Tools for Digital Storytelling

Here are some digital tools parents can use to tell stories with their children.

By Susan Stephenson

Ages

3-13

Tools for Digital Storytelling

Recently, I discussed Storytelling with Children here at Scholastic Parents. In that article, I suggested parents and kids might use a video camera to record children's efforts at oral storytelling. Today I'd like to recommend some more digital tools we can use to tell stories.

Blabberize is a website that lets users uploaded a photograph and record their voice "speaking through" that photo. The Blabberize editor allows us to make a mouth move in the image so it looks a little as if the pictured thing is actually talking. I used it to make a toy talk in my article Blabberize. It's also a great tool to use if you want children to develop a character's voice. I did this using an Australian banksia plant in my article Creative Prompt: Start a Story with a Wacky Online Tool.

I mentioned Voki in Tools to Help Kids Create an Avatar. Children can use this website to record their own voices and speak through the avatar they choose. It's a great way to introduce children to the idea of writing a short speech, or creating a tale to tell through their choice of character/avatar. 

Fotobabble is both a website and an iPad app. Once you register with the website (free), you can: 

  1. Upload a photo from your computer
  2. Record what you want to say
  3. Share it with others via email, Twitter, Facebook, a blog or a website. 

It doesn't have the same moving mouth as Blabberize. Here's a Fotobabble I made

Doodlecast Pro App for iPad is essentially a presentation app that records our voices while we draw. At the same time, it records the drawing process.
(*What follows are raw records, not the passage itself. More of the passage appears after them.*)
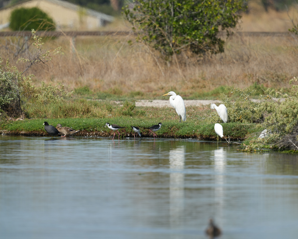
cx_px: 160
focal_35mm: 677
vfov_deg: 2.3
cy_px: 119
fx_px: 5971
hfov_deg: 2.9
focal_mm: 600
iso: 250
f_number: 5.6
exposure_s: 1/1250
The result is a video with audio. Older children can use it to tell a story too. 

Sago Mini Doodlecast App for iPad. A more child-friendly version of the above, Sago Mini Doodlecast encourages kids to tell stories, create, and share. Children can draw essential props or characters for their story while they tell the story aloud. 

Sonic Pics App for iPad encourages kids to turn photographs into narrated slideshow movies. It's useful for telling stories or presenting information about a topic. Children could take the photos they want at a family picnic, then weave a story about the snaps, telling it aloud when they have it in the right sequence. 
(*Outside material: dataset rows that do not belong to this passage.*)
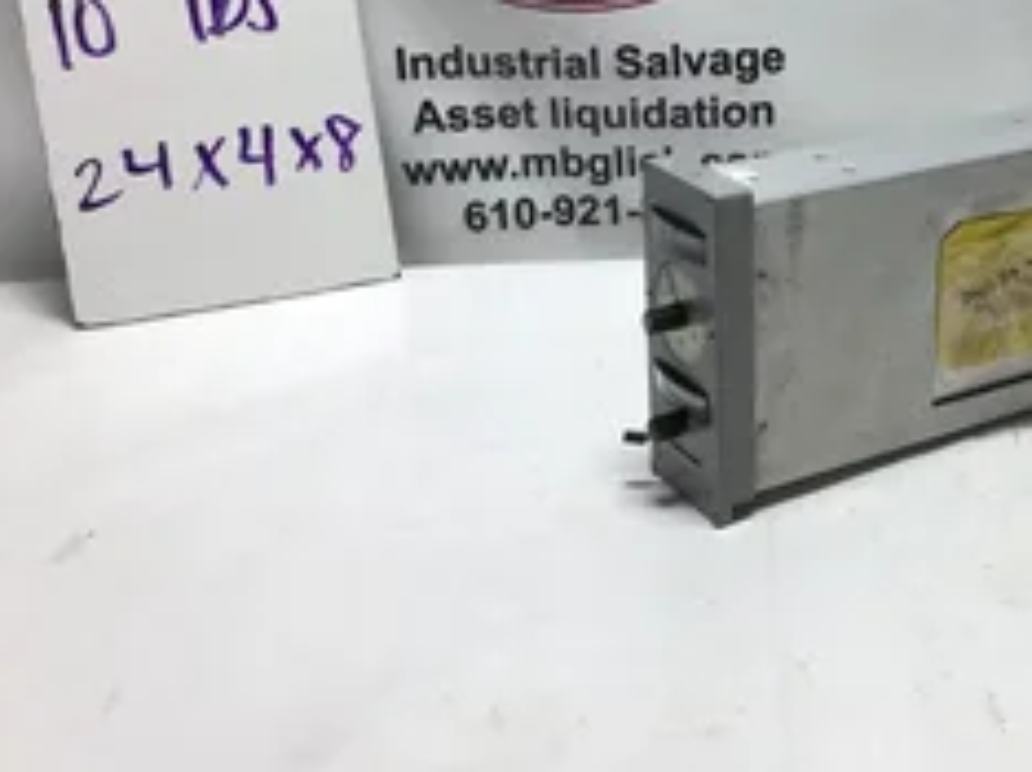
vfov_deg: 27.2
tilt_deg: -19.9
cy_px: 234
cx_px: 785
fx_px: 1578
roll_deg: +1.7
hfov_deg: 35.3
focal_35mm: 53
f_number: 2.4
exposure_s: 1/143
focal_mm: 3.3
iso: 25
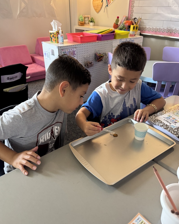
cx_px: 92
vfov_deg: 66.0
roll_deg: +0.4
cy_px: 118
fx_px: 172
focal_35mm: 26
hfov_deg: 54.9
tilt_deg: -31.6
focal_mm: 6.76
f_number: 1.78
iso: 500
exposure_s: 1/60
Similar to Sonic Pics, PixnTell enables telling a story via the iPad's inbuilt microphone behind a series of photos. I like the feature where kids can add text to a blank slide between photos. It would be lots of fun to set something up like the old silent movies, and use a retro filter to give purposely taken photos the right "look."
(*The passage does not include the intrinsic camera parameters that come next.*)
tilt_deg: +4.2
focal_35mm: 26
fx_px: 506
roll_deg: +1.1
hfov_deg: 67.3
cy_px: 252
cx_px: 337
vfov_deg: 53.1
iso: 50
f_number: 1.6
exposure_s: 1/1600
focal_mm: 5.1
Encouraging our kids to tell stories, taking them to storytelling sessions, and sharing our own fictional or true stories is one of the delights of being a parent. Adding technology to present a story is lots of fun -- kids won't even realize they're learning --  and gives a result that can be shared with a wider audience. Children are also making decisions during the creative process that have them thinking about communication, e.g., Which sound effect would go best with my story? How can I set up this photo to really show my character's feelings? What voice would a pirate use? Great questions – great tools! I hope you'll give some of them a try with your kids.